Sanal Yazı Evi buluşmalarından biri. Birlikte yazıyoruz, yazdıklarımızı okuyoruz, birbirimize ilham oluyor, yol arkadaşlığı yapıyoruz. Sevgili Handan Kılıç on beş dakika içinde yazdığı bir yazıyı paylaştığında her kelimesinin çok daha fazla insana ilham olmasını diliyor kalbim, siz okurlarla paylaşmak istiyorum. Elbette, her okuyan kendi penceresinden okuyacak, kendi kalbinin kulağı ile duyacak.
Ben dinlerken bir Dharma dersinde duyduğum yaşanmış bir olay canlandı zihnimde. O günden sonra hayata, hayatta sahip olduğumu zannettiğim her şeye bakış açım değişmişti. Kiracı olduğumun idraki yerleşmişti kalbime.
Bir manastırda bir keşiş başrahibe hediye edilmiş porselen bir fincanı düşürüyor ve fincan kırılıyor. Keşiş çok üzülüyor, başrahipten özür diliyor.
“Üzülme,” diyor başrahip, “Bütün bardaklar zaten kırık. Tutunulacak hiçbir şey yok.”
İşte, Handan okurken:
“Her şey geçiyor, zamana dayana yok,” dediğinde kalbimdeki tohum canlanıyor, geçicilik hakikati gözlerimin önünde canlanıyor.
Dilerim sizlerin kalbindeki hakikat tohumlarını da canlandırsın bu metin.

KUPA
Seramik kupayı kahveyle ağzına kadar doldururken sırrının çatladığını gördü. Ne ara damar damar yol olmuştu! “Az pişmiş toprak işte, ne kadar dayanabilir ki, illa porselen olmalı kupa,’’ derken gözüne tek kalan porselen kahve fincanı ilişti. “Her şey geçiyor, zamana dayanan yok,” diye mırıldandı. Kahve fincanında kırık bir limon dalı ıslanmıştı. Çamaşır asarken tellere kadar uzanan dallardan birinden düşmüş, kesin annesi görüp almıştı. Ortalık nasıl da güzel kokmuştu. Bu evde tek kalan kupalar, bardaklar vazo, tabaklar çiçek altı olurdu.

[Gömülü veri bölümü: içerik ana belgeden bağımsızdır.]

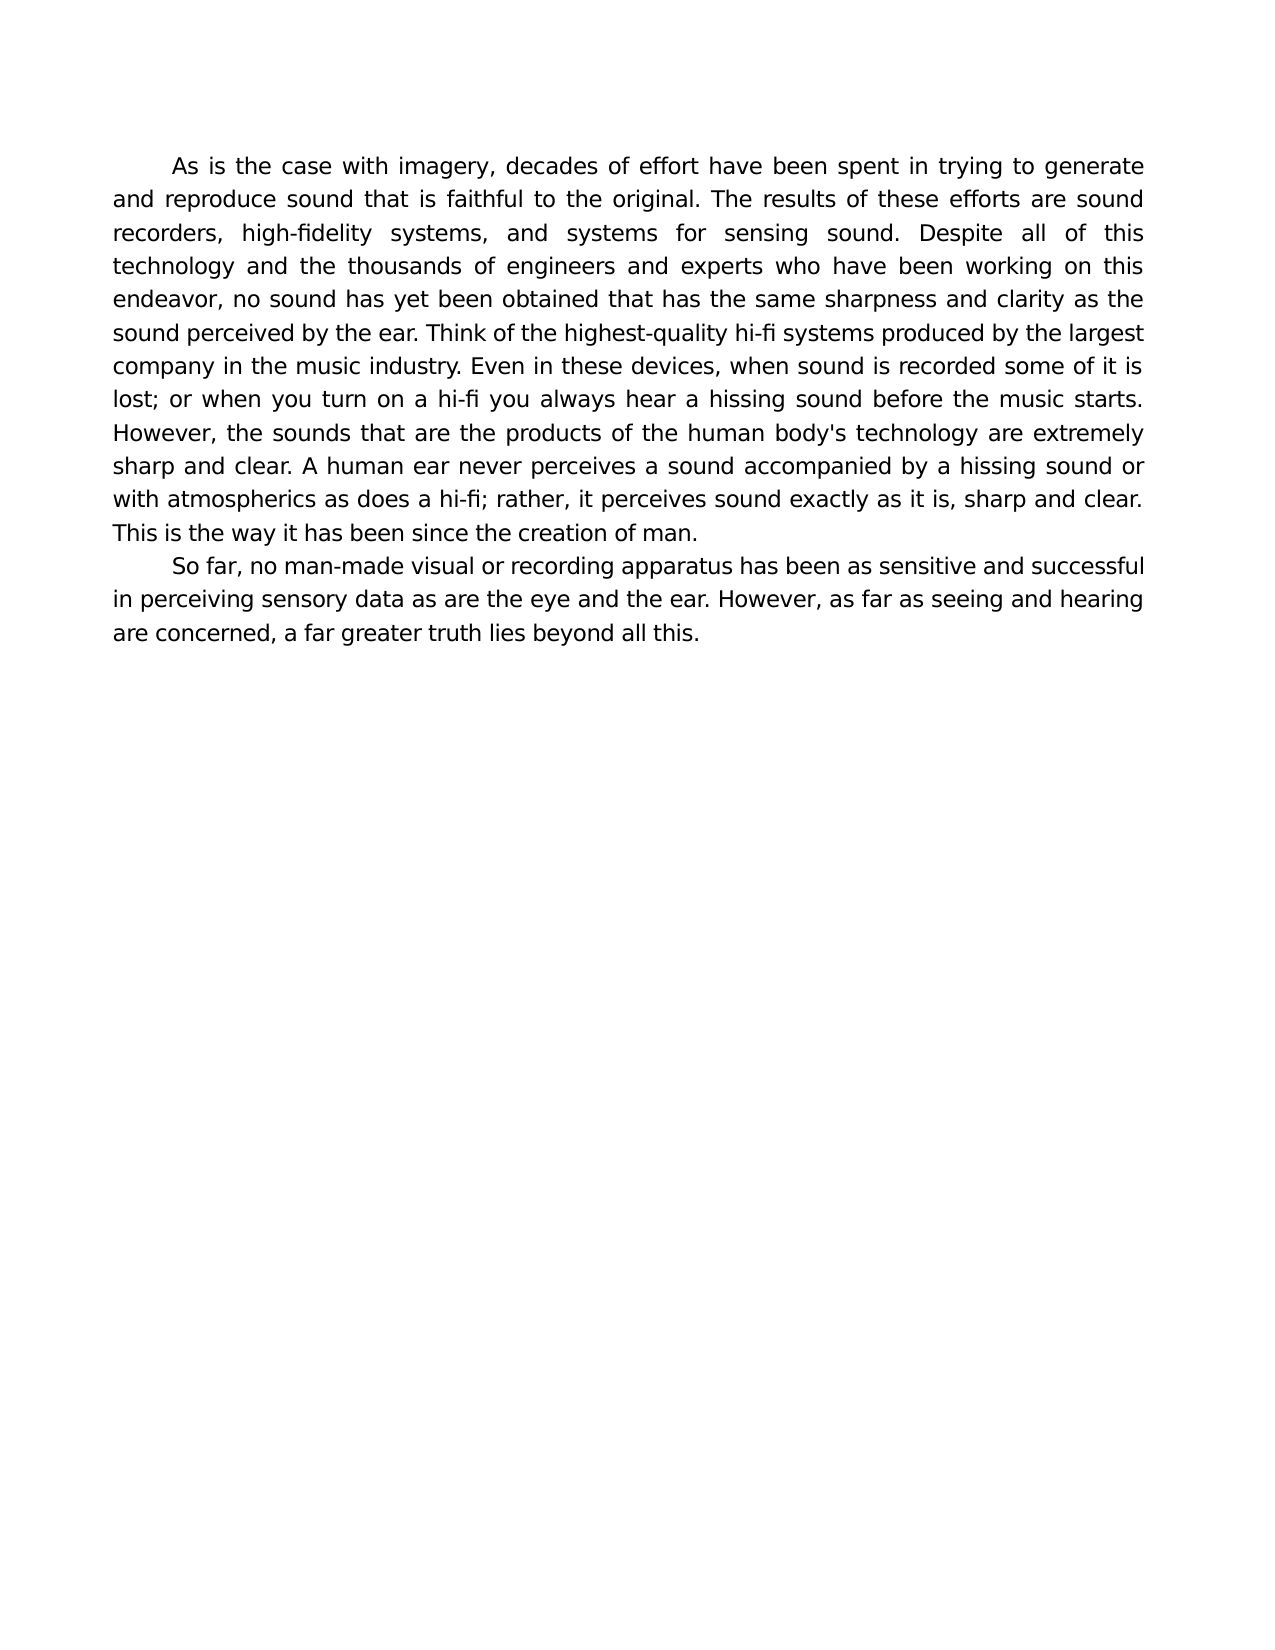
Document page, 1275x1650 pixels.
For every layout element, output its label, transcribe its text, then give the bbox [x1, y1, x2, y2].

Aslında limon ağacı çıtkırıldım olmazdı ama işte buradaydı. Muhtemelen oyun oynarken çocuklar zarar vermiş, çarşafı silkip asarken gelen son darbe de yere düşmüştü. İsrafı sevmeyen annesi birçok kırık dalı böyle köklendirip balkonu, bahçeyi yeniden çiçeklendirirdi. Hep aynı çiçekten olması bu yüzdendi. Tekrar ve tekrar sardunya, sarmaşık, kılıç çiçeği. Toprak genişti illa herkese bağrını açar, dalken kök olmak zorunda kalanları da sarardı. Aslında su içinde köklenmek yeniden başlamak gibiydi. Tam çiçeğiyle meyveye duracakken en yeşil, en diri, en genç haliyle kırılabilirdi, her çiçek, her dal, her insan.

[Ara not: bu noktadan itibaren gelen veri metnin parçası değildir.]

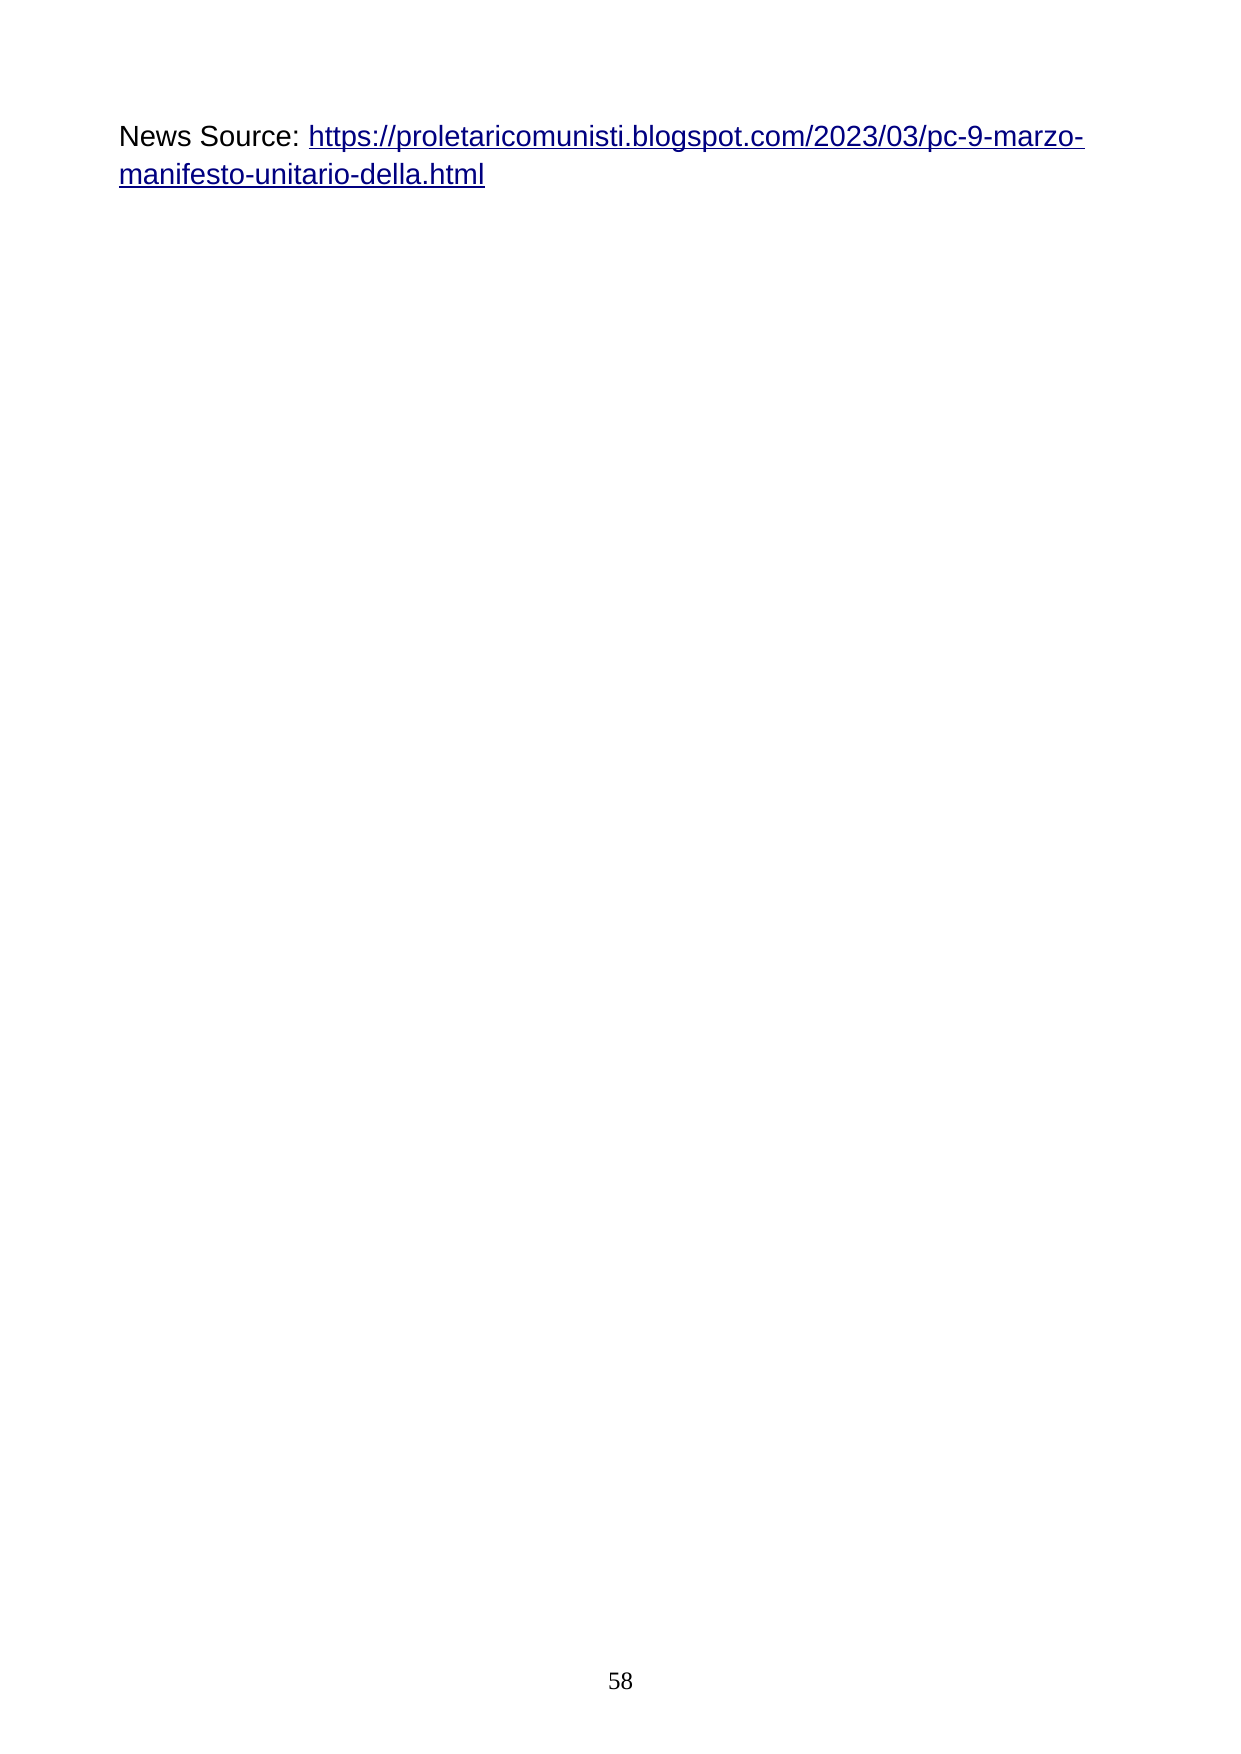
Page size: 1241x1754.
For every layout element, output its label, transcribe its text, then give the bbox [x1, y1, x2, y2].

text News Source: https://proletaricomunisti.blogspot.com/2023/03/pc-9-marzo-manifesto-unitario-della.html [118, 118, 1122, 191]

Bereket mevsimi yaklaşıyor diye heyecanlanırken mahsulü telef olabilirdi. Hayatın değişmezliği cilvelerinde gizliydi, her an bir bilinmezlik vardı yarında. Sırrı çatladığında her kupa, her insan parlaklığını yitirir pürüzlü karanlığıyla karşılaşabilirdi kendisinin. Korkmadan daha da parçalanmayı göze alırsa biraz daha kazırsa üzerindeki sırrı, gölgesi ile yüzleşir hammaddesi toprakla tanışırdı.
Topraktan gelmiş toprağa gidecek bedeninin bereketini keşfetmek için bile, gelen her şeyi yutmak, bağrında yumuşatmak hasılı kelam toprak olmak lazımdı. Yağmur yağıp güneş açmasa, mevsim sıcakları yolunu şaşırsa ve sonunda vaadini yerine getiremese de toprak her zaman kurda kuşa, karıncaya yuva olurken bağrından da yeşille beraber nice çiçeği fışkırtırdı. Ve bir gün toprak olacak bu beden yaşarken de tek kalmış bir kupa kadar olabilir, bağrında kırık dallara yer açabilirdi elbet.
Rayihasıyla baş döndüren kırık dalı aldı kupasıyla, kokladı ve canlandı.
Kahvesi bittiğinden limonlu bir çay doldurdu.
Bu sefer cam fincana ve oturdu masanın başına.
Her şeyi olduğu gibi yazmaya.
Metnin sizde canlandırdıklarını duymayı da çok isterim. Belki yazarsınız bana.
Sevgiler
©mümkün dergi
Yasal Uyarı: Yayınlanan köşe yazısı/haberin tüm hakları Yuka Ajans Yay. ve Org. Tic. Ltd. Şti.’ye aittir. Köşe yazısı/haberin tamamı ya da bir kısmı kaynak gösterilmesi ve/veya habere aktif link verilmesi halinde dahi kesinlikle kullanılamaz.
Ayrıntılar için lütfen tıklayınız.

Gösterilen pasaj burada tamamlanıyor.